WHAT IS NEEDED –
Leave out all pictures while repeating the records exactly and completely.

------------------------------

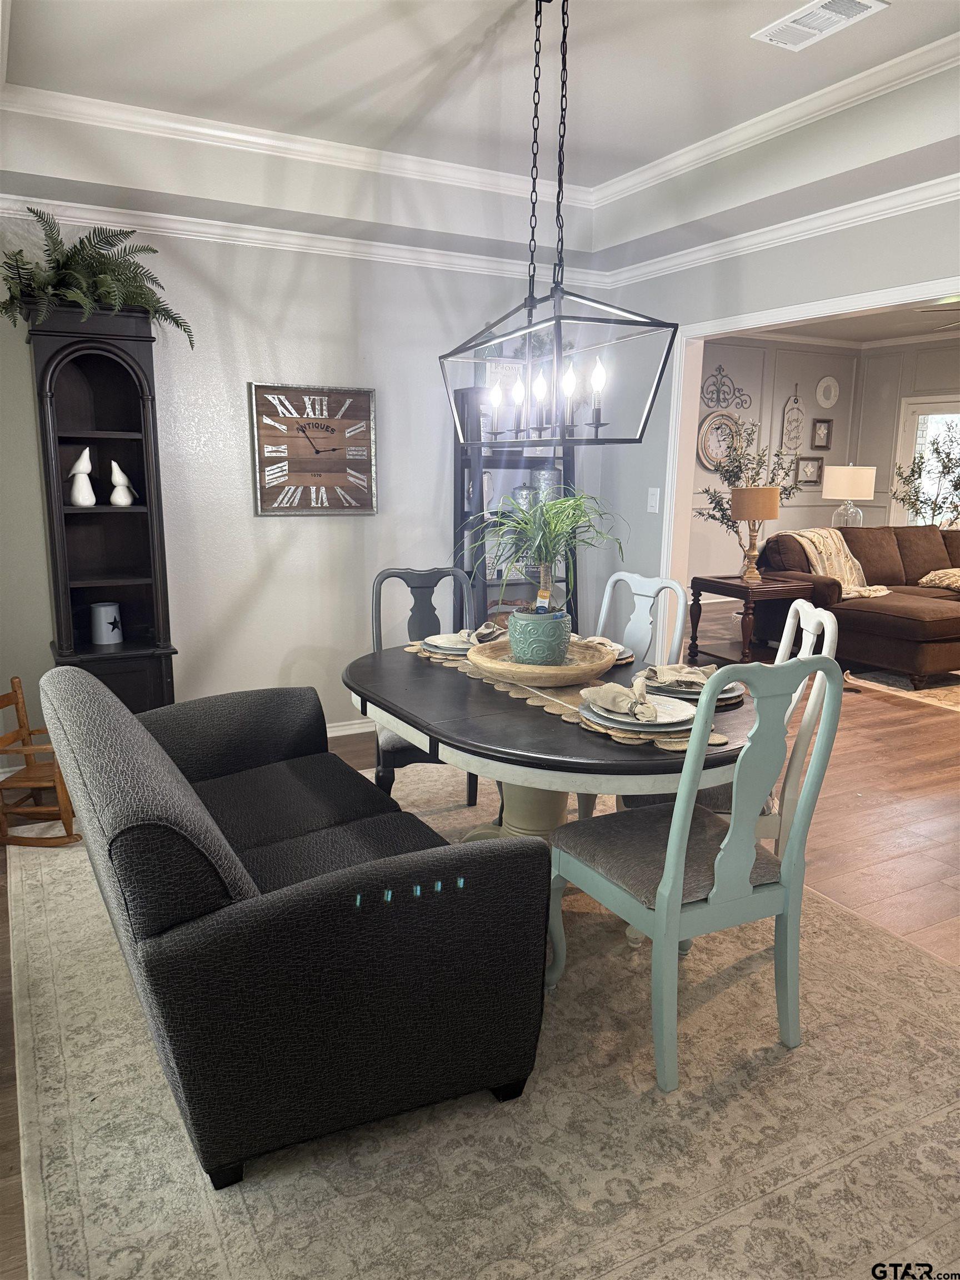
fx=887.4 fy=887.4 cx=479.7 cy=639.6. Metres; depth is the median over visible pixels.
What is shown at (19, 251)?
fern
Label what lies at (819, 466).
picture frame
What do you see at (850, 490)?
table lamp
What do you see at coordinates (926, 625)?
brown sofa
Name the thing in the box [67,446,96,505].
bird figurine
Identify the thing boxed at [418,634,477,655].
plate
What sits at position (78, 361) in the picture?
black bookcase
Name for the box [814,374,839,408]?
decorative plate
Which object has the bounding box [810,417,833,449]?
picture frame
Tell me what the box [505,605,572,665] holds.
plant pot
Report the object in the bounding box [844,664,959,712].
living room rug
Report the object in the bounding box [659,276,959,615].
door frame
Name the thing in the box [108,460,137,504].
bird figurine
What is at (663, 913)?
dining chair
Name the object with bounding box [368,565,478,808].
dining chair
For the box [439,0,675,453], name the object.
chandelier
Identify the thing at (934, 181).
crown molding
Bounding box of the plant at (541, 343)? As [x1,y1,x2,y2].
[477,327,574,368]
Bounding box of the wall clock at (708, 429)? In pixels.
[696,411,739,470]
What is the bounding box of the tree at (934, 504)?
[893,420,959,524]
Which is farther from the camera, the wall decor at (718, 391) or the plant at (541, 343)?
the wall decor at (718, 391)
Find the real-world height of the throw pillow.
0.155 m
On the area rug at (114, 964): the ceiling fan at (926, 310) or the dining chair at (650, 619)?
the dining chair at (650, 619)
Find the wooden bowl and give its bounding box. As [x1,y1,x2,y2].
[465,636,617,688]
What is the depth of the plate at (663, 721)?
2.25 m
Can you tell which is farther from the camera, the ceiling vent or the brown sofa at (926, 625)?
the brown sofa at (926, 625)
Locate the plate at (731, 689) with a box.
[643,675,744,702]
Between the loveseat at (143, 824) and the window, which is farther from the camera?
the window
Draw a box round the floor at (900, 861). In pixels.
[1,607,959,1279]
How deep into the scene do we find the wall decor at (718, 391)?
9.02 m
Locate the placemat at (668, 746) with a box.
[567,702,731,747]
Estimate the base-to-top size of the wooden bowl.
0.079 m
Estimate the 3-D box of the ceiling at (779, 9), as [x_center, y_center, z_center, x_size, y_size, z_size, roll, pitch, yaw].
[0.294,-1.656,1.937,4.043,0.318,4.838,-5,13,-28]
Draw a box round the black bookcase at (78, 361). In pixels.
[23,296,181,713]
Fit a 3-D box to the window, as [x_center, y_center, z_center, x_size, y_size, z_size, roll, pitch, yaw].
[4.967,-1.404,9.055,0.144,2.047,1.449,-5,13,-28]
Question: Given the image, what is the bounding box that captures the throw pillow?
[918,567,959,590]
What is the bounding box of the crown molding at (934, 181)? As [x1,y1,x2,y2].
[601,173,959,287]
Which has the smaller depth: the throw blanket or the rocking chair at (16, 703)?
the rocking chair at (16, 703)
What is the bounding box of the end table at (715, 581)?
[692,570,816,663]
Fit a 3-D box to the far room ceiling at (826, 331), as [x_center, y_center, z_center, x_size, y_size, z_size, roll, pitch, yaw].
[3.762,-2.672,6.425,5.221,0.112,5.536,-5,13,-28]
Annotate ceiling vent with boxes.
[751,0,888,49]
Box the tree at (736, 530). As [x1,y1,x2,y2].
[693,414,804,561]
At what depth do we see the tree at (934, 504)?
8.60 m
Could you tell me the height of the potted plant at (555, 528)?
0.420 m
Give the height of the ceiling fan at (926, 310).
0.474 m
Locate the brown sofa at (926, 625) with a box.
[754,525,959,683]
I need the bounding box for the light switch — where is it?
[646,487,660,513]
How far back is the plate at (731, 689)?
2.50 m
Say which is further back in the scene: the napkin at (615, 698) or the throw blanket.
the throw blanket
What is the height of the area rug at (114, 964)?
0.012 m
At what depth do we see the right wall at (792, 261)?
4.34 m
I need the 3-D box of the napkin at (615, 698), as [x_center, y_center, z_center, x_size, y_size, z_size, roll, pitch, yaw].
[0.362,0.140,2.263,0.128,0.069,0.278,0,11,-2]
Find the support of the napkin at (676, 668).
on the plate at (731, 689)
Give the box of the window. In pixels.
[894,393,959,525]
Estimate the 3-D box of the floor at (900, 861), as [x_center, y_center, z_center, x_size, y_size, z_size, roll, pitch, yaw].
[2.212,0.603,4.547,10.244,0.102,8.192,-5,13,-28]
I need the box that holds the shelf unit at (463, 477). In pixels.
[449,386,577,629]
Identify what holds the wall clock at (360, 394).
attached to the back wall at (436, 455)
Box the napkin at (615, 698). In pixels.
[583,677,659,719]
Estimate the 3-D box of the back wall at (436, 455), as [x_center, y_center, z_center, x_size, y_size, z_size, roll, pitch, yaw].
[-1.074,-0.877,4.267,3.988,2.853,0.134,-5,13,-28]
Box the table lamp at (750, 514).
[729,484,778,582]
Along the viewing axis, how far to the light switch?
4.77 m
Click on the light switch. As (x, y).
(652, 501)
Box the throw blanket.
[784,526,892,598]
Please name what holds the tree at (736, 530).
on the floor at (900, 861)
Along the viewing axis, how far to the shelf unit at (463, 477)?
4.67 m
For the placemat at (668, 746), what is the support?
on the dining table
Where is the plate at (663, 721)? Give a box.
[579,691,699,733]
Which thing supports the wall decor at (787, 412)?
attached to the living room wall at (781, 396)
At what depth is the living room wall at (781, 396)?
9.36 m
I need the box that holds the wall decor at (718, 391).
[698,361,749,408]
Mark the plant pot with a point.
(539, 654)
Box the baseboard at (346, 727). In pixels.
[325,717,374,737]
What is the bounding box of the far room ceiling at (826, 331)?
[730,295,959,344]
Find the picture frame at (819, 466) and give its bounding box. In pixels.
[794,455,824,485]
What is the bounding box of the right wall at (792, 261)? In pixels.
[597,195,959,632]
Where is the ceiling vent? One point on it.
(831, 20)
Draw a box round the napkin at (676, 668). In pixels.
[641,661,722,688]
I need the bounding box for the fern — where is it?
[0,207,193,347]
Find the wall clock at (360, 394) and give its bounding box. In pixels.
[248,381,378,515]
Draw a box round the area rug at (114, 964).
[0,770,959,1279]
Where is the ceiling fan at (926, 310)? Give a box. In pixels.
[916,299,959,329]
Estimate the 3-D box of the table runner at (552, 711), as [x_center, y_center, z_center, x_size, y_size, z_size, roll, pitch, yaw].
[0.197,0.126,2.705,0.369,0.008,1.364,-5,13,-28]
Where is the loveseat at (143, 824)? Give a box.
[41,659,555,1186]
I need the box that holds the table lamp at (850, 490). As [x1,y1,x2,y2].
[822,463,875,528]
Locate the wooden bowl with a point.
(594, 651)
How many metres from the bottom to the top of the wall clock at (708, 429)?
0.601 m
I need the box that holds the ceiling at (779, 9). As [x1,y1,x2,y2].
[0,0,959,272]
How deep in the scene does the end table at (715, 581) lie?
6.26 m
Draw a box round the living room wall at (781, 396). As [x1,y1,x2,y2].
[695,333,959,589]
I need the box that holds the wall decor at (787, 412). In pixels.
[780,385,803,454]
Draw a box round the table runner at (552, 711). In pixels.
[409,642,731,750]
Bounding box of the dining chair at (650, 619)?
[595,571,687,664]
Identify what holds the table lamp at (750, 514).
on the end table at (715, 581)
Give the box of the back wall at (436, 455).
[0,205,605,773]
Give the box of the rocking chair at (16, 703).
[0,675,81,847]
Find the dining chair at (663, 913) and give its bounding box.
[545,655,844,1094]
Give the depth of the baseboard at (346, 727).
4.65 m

------------------------------

SOLUTION FOR THIS PROBLEM –
fx=887.4 fy=887.4 cx=479.7 cy=639.6. Metres; depth is the median over visible pixels.
What is shown at (19, 251)?
fern
Label what lies at (819, 466).
picture frame
What do you see at (850, 490)?
table lamp
What do you see at coordinates (926, 625)?
brown sofa
Name the thing in the box [67,446,96,505].
bird figurine
Identify the thing boxed at [418,634,477,655].
plate
What sits at position (78, 361) in the picture?
black bookcase
Name for the box [814,374,839,408]?
decorative plate
Which object has the bounding box [810,417,833,449]?
picture frame
Tell me what the box [505,605,572,665] holds.
plant pot
Report the object in the bounding box [844,664,959,712].
living room rug
Report the object in the bounding box [659,276,959,615].
door frame
Name the thing in the box [108,460,137,504].
bird figurine
What is at (663, 913)?
dining chair
Name the object with bounding box [368,565,478,808].
dining chair
For the box [439,0,675,453], name the object.
chandelier
Identify the thing at (934, 181).
crown molding
Bounding box of the plant at (541, 343)? As [x1,y1,x2,y2].
[477,327,574,368]
Bounding box of the wall clock at (708, 429)? In pixels.
[696,411,739,470]
What is the bounding box of the tree at (934, 504)?
[893,420,959,524]
Which is farther from the camera, the wall decor at (718, 391) or the plant at (541, 343)?
the wall decor at (718, 391)
Find the real-world height of the throw pillow.
0.155 m
On the area rug at (114, 964): the ceiling fan at (926, 310) or the dining chair at (650, 619)?
the dining chair at (650, 619)
Find the wooden bowl and give its bounding box. As [x1,y1,x2,y2].
[465,636,617,688]
What is the depth of the plate at (663, 721)?
2.25 m
Can you tell which is farther from the camera, the ceiling vent or the brown sofa at (926, 625)?
the brown sofa at (926, 625)
Locate the plate at (731, 689) with a box.
[643,675,744,702]
Between the loveseat at (143, 824) and the window, which is farther from the camera?
the window
Draw a box round the floor at (900, 861). In pixels.
[1,607,959,1279]
How deep into the scene do we find the wall decor at (718, 391)?
9.02 m
Locate the placemat at (668, 746) with a box.
[567,702,731,747]
Estimate the base-to-top size of the wooden bowl.
0.079 m
Estimate the 3-D box of the ceiling at (779, 9), as [x_center, y_center, z_center, x_size, y_size, z_size, roll, pitch, yaw].
[0.294,-1.656,1.937,4.043,0.318,4.838,-5,13,-28]
Draw a box round the black bookcase at (78, 361). In pixels.
[23,296,181,713]
Fit a 3-D box to the window, as [x_center, y_center, z_center, x_size, y_size, z_size, roll, pitch, yaw].
[4.967,-1.404,9.055,0.144,2.047,1.449,-5,13,-28]
Question: Given the image, what is the bounding box that captures the throw pillow?
[918,567,959,590]
What is the bounding box of the crown molding at (934, 181)? As [x1,y1,x2,y2].
[601,173,959,287]
Which has the smaller depth: the throw blanket or the rocking chair at (16, 703)?
the rocking chair at (16, 703)
What is the bounding box of the end table at (715, 581)?
[692,570,816,663]
Fit a 3-D box to the far room ceiling at (826, 331), as [x_center, y_center, z_center, x_size, y_size, z_size, roll, pitch, yaw].
[3.762,-2.672,6.425,5.221,0.112,5.536,-5,13,-28]
Annotate ceiling vent with boxes.
[751,0,888,49]
Box the tree at (736, 530). As [x1,y1,x2,y2].
[693,414,804,561]
At what depth do we see the tree at (934, 504)?
8.60 m
Could you tell me the height of the potted plant at (555, 528)?
0.420 m
Give the height of the ceiling fan at (926, 310).
0.474 m
Locate the brown sofa at (926, 625) with a box.
[754,525,959,683]
I need the bounding box for the light switch — where is it?
[646,487,660,513]
How far back is the plate at (731, 689)?
2.50 m
Say which is further back in the scene: the napkin at (615, 698) or the throw blanket.
the throw blanket
What is the height of the area rug at (114, 964)?
0.012 m
At what depth do we see the right wall at (792, 261)?
4.34 m
I need the 3-D box of the napkin at (615, 698), as [x_center, y_center, z_center, x_size, y_size, z_size, roll, pitch, yaw].
[0.362,0.140,2.263,0.128,0.069,0.278,0,11,-2]
Find the support of the napkin at (676, 668).
on the plate at (731, 689)
Give the box of the window. In pixels.
[894,393,959,525]
Estimate the 3-D box of the floor at (900, 861), as [x_center, y_center, z_center, x_size, y_size, z_size, roll, pitch, yaw].
[2.212,0.603,4.547,10.244,0.102,8.192,-5,13,-28]
I need the box that holds the shelf unit at (463, 477). In pixels.
[449,386,577,629]
Identify what holds the wall clock at (360, 394).
attached to the back wall at (436, 455)
Box the napkin at (615, 698). In pixels.
[583,677,659,719]
Estimate the 3-D box of the back wall at (436, 455), as [x_center, y_center, z_center, x_size, y_size, z_size, roll, pitch, yaw].
[-1.074,-0.877,4.267,3.988,2.853,0.134,-5,13,-28]
Box the table lamp at (750, 514).
[729,484,778,582]
Along the viewing axis, how far to the light switch?
4.77 m
Click on the light switch. As (x, y).
(652, 501)
Box the throw blanket.
[784,526,892,598]
Please name what holds the tree at (736, 530).
on the floor at (900, 861)
Along the viewing axis, how far to the shelf unit at (463, 477)?
4.67 m
For the placemat at (668, 746), what is the support?
on the dining table
Where is the plate at (663, 721)? Give a box.
[579,691,699,733]
Which thing supports the wall decor at (787, 412)?
attached to the living room wall at (781, 396)
At what depth is the living room wall at (781, 396)?
9.36 m
I need the box that holds the wall decor at (718, 391).
[698,361,749,408]
Mark the plant pot with a point.
(539, 654)
Box the baseboard at (346, 727). In pixels.
[325,717,374,737]
What is the bounding box of the far room ceiling at (826, 331)?
[730,295,959,344]
Find the picture frame at (819, 466) and give its bounding box. In pixels.
[794,455,824,485]
What is the bounding box of the right wall at (792, 261)? In pixels.
[597,195,959,632]
Where is the ceiling vent? One point on it.
(831, 20)
Draw a box round the napkin at (676, 668). In pixels.
[641,661,722,688]
I need the bounding box for the fern — where is it?
[0,207,193,347]
Find the wall clock at (360, 394) and give its bounding box. In pixels.
[248,381,378,515]
Draw a box round the area rug at (114, 964).
[0,770,959,1279]
Where is the ceiling fan at (926, 310)? Give a box. In pixels.
[916,299,959,329]
Estimate the 3-D box of the table runner at (552, 711), as [x_center, y_center, z_center, x_size, y_size, z_size, roll, pitch, yaw].
[0.197,0.126,2.705,0.369,0.008,1.364,-5,13,-28]
Where is the loveseat at (143, 824)? Give a box.
[41,659,555,1186]
I need the box that holds the table lamp at (850, 490). As [x1,y1,x2,y2].
[822,463,875,528]
Locate the wooden bowl with a point.
(594, 651)
How many metres from the bottom to the top of the wall clock at (708, 429)?
0.601 m
I need the box that holds the ceiling at (779, 9). As [x1,y1,x2,y2].
[0,0,959,272]
How deep in the scene does the end table at (715, 581) lie?
6.26 m
Draw a box round the living room wall at (781, 396). As [x1,y1,x2,y2].
[695,333,959,589]
I need the box that holds the wall decor at (787, 412). In pixels.
[780,385,803,454]
Draw a box round the table runner at (552, 711). In pixels.
[409,642,731,750]
Bounding box of the dining chair at (650, 619)?
[595,571,687,664]
Identify what holds the table lamp at (750, 514).
on the end table at (715, 581)
Give the box of the back wall at (436, 455).
[0,205,605,773]
Give the box of the rocking chair at (16, 703).
[0,675,81,847]
Find the dining chair at (663, 913) and give its bounding box.
[545,655,844,1094]
Give the depth of the baseboard at (346, 727).
4.65 m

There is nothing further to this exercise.